* **Work instructions**
Return the entries exactly. Images are not part of the copy.

Structured pose outputs:
────────────────

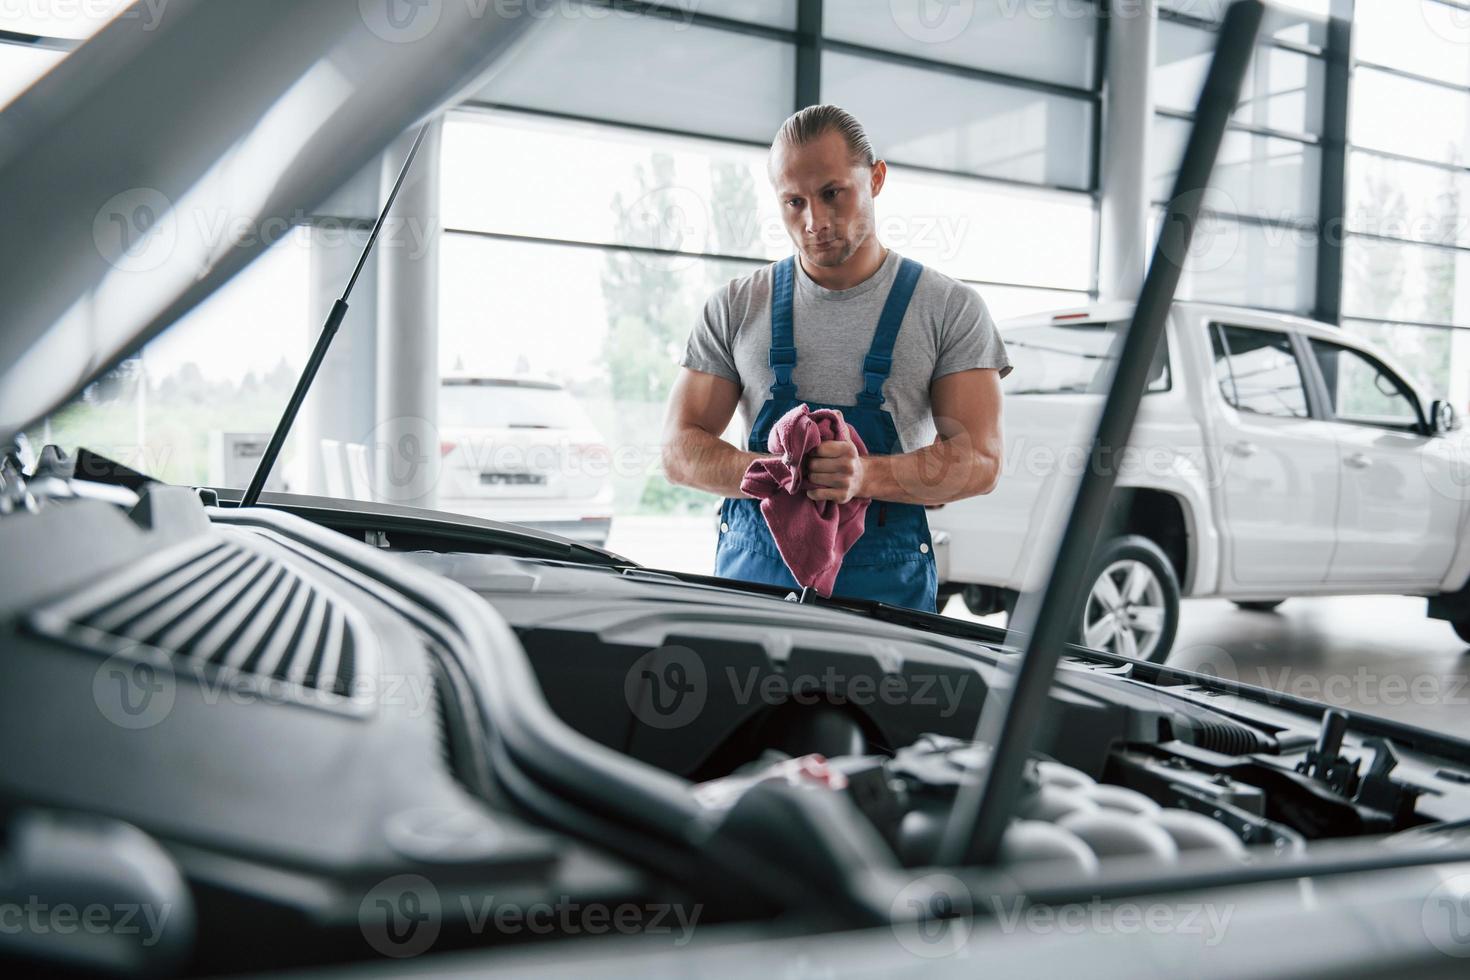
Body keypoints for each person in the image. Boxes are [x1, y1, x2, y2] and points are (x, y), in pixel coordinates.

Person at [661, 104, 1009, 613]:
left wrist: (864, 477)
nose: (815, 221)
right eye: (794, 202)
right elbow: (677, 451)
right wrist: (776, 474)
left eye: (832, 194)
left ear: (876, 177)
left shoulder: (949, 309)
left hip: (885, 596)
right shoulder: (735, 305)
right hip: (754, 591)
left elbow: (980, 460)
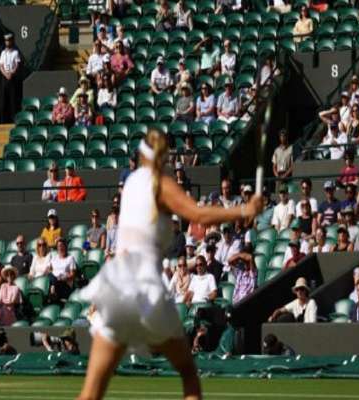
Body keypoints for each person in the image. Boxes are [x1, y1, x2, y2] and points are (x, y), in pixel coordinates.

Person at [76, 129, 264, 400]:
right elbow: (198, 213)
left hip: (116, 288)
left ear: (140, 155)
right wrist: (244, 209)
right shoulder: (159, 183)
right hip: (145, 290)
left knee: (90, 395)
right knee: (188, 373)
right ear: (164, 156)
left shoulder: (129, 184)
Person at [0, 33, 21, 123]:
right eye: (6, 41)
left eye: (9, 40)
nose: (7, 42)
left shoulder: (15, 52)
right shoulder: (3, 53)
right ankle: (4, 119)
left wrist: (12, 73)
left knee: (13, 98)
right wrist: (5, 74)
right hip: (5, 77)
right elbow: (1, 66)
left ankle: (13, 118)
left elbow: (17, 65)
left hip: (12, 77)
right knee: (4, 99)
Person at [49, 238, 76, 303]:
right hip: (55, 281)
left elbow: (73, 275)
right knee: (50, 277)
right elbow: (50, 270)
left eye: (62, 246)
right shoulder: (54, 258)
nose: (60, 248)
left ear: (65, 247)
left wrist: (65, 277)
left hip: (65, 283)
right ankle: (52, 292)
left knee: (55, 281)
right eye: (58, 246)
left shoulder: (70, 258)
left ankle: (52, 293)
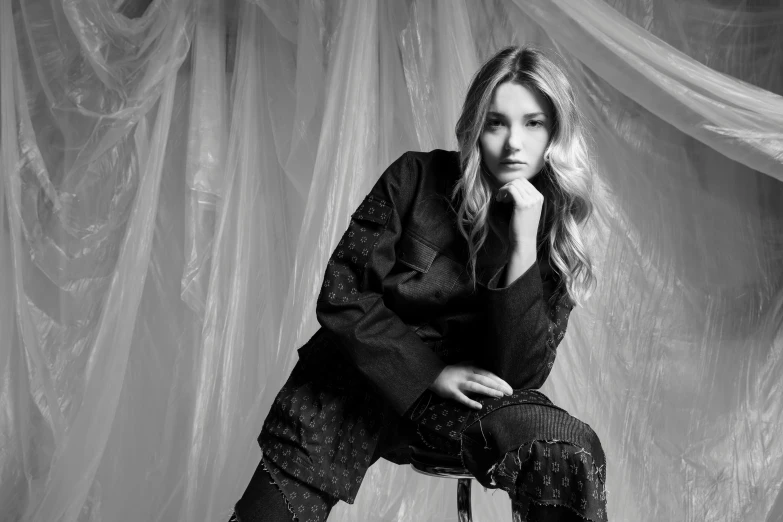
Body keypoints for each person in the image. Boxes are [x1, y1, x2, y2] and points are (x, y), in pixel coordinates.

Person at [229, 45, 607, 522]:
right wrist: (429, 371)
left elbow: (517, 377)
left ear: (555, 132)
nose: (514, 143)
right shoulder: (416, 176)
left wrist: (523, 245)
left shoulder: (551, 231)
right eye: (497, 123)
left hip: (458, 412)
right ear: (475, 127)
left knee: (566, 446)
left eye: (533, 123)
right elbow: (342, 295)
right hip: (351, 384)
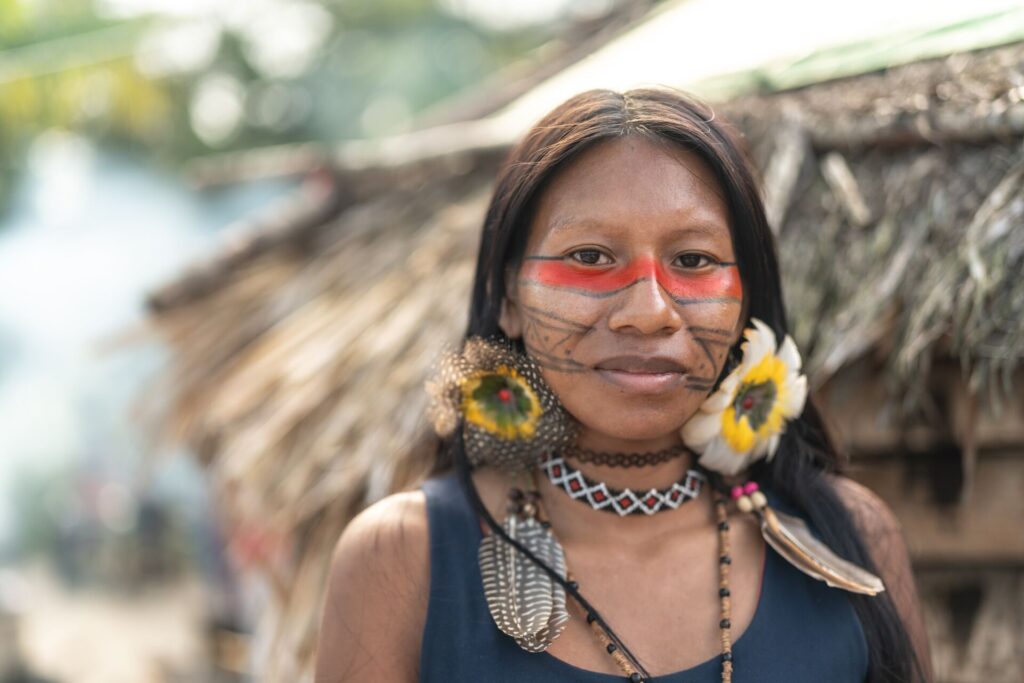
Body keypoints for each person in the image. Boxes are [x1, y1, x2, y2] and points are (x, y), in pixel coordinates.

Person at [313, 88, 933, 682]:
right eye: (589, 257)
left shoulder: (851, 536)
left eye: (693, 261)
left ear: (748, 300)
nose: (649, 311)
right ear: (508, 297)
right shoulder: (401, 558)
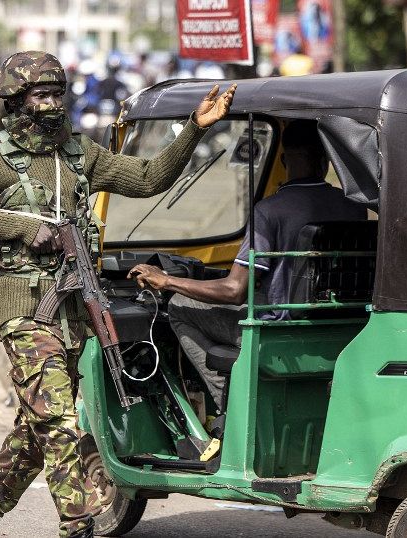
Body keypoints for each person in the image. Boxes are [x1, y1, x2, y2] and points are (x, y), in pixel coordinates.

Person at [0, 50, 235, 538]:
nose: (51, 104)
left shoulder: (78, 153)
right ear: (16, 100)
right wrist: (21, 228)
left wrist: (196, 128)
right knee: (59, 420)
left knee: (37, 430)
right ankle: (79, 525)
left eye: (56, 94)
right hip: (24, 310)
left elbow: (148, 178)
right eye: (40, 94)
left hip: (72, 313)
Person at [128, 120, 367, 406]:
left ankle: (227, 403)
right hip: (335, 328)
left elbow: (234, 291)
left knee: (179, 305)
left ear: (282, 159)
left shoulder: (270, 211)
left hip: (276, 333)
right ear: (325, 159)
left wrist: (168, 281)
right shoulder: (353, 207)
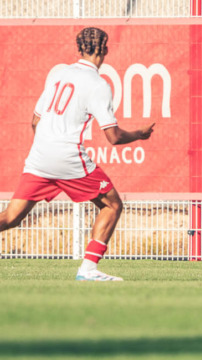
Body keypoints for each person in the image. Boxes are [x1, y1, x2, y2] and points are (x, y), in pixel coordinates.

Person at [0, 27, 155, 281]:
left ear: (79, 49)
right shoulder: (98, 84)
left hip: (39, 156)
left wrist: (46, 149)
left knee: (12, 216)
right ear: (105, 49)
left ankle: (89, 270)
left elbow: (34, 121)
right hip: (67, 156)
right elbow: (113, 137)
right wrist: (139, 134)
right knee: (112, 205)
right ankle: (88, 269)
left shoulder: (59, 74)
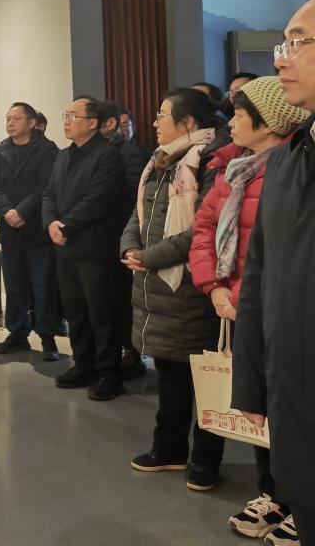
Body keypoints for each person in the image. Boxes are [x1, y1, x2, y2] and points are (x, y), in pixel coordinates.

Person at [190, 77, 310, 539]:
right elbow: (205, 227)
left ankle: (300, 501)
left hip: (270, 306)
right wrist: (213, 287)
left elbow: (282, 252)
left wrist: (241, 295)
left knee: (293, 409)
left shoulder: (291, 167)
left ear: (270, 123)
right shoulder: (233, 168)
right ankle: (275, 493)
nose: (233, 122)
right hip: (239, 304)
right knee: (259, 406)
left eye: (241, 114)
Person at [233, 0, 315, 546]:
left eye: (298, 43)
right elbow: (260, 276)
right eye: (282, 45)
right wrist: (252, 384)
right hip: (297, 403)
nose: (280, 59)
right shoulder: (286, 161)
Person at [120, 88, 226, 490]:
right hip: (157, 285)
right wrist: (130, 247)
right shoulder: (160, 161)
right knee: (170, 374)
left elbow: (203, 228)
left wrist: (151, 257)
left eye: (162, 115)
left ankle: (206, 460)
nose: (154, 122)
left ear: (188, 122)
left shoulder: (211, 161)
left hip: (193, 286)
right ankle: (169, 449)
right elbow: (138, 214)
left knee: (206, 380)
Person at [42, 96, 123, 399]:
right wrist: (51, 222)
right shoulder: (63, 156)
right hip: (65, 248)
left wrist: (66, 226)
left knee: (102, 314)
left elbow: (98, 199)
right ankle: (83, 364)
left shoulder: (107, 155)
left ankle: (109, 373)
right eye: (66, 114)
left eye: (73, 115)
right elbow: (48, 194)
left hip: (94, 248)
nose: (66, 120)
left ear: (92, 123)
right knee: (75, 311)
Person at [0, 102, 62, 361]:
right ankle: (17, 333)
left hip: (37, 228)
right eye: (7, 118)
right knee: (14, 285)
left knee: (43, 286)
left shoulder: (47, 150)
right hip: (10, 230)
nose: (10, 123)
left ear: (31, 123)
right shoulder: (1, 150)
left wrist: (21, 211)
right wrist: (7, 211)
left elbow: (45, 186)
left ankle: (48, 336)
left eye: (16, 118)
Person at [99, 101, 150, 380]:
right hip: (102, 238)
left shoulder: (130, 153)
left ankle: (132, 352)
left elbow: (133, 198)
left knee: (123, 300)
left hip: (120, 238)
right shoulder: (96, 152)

────────────────

* **Solution to this task**
Body keypoints for each person in the image. Boxes are [x1, y1, x2, y2] and points are (x, y), in pixel coordinates.

Person at [661, 104, 1009, 613]:
left wrist: (864, 477)
nose: (815, 221)
right eye: (794, 202)
right elbow: (677, 451)
right wrist: (776, 474)
left eye: (832, 194)
left ear: (876, 177)
left shoulder: (949, 309)
left hip: (885, 596)
right shoulder: (735, 305)
right hip: (754, 591)
left elbow: (980, 460)
Body keypoints for each person in the image. Boxes are [x1, y1, x2, y2] and points are (x, y), in pixel coordinates.

Person at [76, 129, 264, 400]:
right elbow: (198, 213)
left hip: (116, 288)
left ear: (140, 155)
right wrist: (244, 209)
right shoulder: (159, 183)
right hip: (145, 290)
left knee: (90, 395)
right knee: (188, 373)
right ear: (164, 156)
left shoulder: (129, 184)
Person at [0, 33, 21, 123]:
right eye: (6, 41)
left eye: (9, 40)
nose: (7, 42)
left shoulder: (15, 52)
right shoulder: (3, 53)
right ankle: (4, 119)
left wrist: (12, 73)
left knee: (13, 98)
right wrist: (5, 74)
right hip: (5, 77)
right elbow: (1, 66)
left ankle: (13, 118)
left elbow: (17, 65)
left hip: (12, 77)
right knee: (4, 99)
Person at [49, 238, 76, 303]:
right hip: (55, 281)
left elbow: (73, 275)
right knee: (50, 277)
right elbow: (50, 270)
left eye: (62, 246)
right shoulder: (54, 258)
nose: (60, 248)
left ear: (65, 247)
left wrist: (65, 277)
left hip: (65, 283)
right ankle: (52, 292)
left knee: (55, 281)
right eye: (58, 246)
left shoulder: (70, 258)
left ankle: (52, 293)
Body keypoints for each person in the image. Boxes are [x1, y1, x2, y2] and points are (x, y), in pixel coordinates.

Person at [229, 45, 607, 522]:
right wrist: (429, 371)
left elbow: (517, 377)
left ear: (555, 132)
nose: (514, 143)
right shoulder: (416, 176)
left wrist: (523, 245)
left shoulder: (551, 231)
right eye: (497, 123)
left hip: (458, 412)
right ear: (475, 127)
left knee: (566, 446)
left eye: (533, 123)
right elbow: (342, 295)
right hip: (351, 384)
Body keypoints for each person in the image. Boxes are [x1, y1, x2, y2] and points are (x, y), in pixel coordinates.

Person at [313, 88, 933, 682]:
right eye: (589, 257)
left shoulder: (851, 536)
left eye: (693, 261)
left ear: (748, 300)
nose: (649, 311)
right ear: (508, 297)
right shoulder: (401, 558)
Body keypoints for each person in the image. Boxes are [x1, y1, x2, y2] and points are (x, y), in pixel coordinates.

Person at [0, 50, 235, 538]:
nose: (51, 104)
left shoulder: (78, 153)
right ear: (16, 100)
right wrist: (21, 228)
left wrist: (196, 128)
right knee: (59, 420)
left knee: (37, 430)
right ankle: (79, 525)
left eye: (56, 94)
right hip: (24, 310)
left elbow: (148, 178)
right eye: (40, 94)
left hip: (72, 313)
Person at [128, 120, 367, 406]:
left ankle: (227, 403)
right hip: (335, 328)
left elbow: (234, 291)
left knee: (179, 305)
left ear: (282, 159)
left shoulder: (270, 211)
left hip: (276, 333)
right ear: (325, 159)
left wrist: (168, 281)
right shoulder: (353, 207)
Body keypoints for each person in the image. Boxes are [x1, y1, x2, y2] and points are (x, y), in pixel coordinates.

Person at [0, 27, 155, 281]:
left ear: (79, 49)
right shoulder: (98, 84)
left hip: (39, 156)
left wrist: (46, 149)
left knee: (12, 216)
right ear: (105, 49)
left ankle: (89, 270)
left elbow: (34, 121)
right hip: (67, 156)
right elbow: (113, 137)
right wrist: (139, 134)
right knee: (112, 205)
right ankle: (88, 269)
left shoulder: (59, 74)
Body keypoints for each person in the image. Boxes are [x1, y1, x2, y2] and points are (x, y), in pixel coordinates.

Person at [190, 77, 310, 539]:
right elbow: (205, 227)
left ankle: (300, 501)
left hip: (270, 306)
right wrist: (213, 287)
left elbow: (282, 252)
left wrist: (241, 295)
left knee: (293, 409)
left shoulder: (291, 167)
left ear: (270, 123)
right shoulder: (233, 168)
right ankle: (275, 493)
nose: (233, 122)
right hip: (239, 304)
right knee: (259, 406)
left eye: (241, 114)
Person at [233, 0, 315, 546]:
left eye: (298, 43)
right elbow: (260, 276)
right eye: (282, 45)
right wrist: (252, 384)
right hip: (297, 403)
nose: (280, 59)
right shoulder: (286, 161)
Person at [120, 88, 226, 490]:
right hip: (157, 285)
right wrist: (130, 247)
right shoulder: (160, 161)
right knee: (170, 374)
left elbow: (203, 228)
left wrist: (151, 257)
left eye: (162, 115)
left ankle: (206, 460)
nose: (154, 122)
left ear: (188, 122)
left shoulder: (211, 161)
left hip: (193, 286)
right ankle: (169, 449)
right elbow: (138, 214)
left knee: (206, 380)
Person at [42, 96, 123, 399]:
right wrist: (51, 222)
right shoulder: (63, 156)
right hip: (65, 248)
left wrist: (66, 226)
left knee: (102, 314)
left elbow: (98, 199)
right ankle: (83, 364)
left shoulder: (107, 155)
left ankle: (109, 373)
right eye: (66, 114)
left eye: (73, 115)
right elbow: (48, 194)
left hip: (94, 248)
nose: (66, 120)
left ear: (92, 123)
right knee: (75, 311)
Person at [0, 102, 62, 361]:
right ankle: (17, 333)
left hip: (37, 228)
right eye: (7, 118)
right knee: (14, 285)
left knee: (43, 286)
left shoulder: (47, 150)
right hip: (10, 230)
nose: (10, 123)
left ear: (31, 123)
right shoulder: (1, 150)
left wrist: (21, 211)
right wrist: (7, 211)
left elbow: (45, 186)
left ankle: (48, 336)
left eye: (16, 118)
Person at [99, 101, 150, 380]:
right hip: (102, 238)
left shoulder: (130, 153)
left ankle: (132, 352)
left elbow: (133, 198)
left knee: (123, 300)
left hip: (120, 238)
right shoulder: (96, 152)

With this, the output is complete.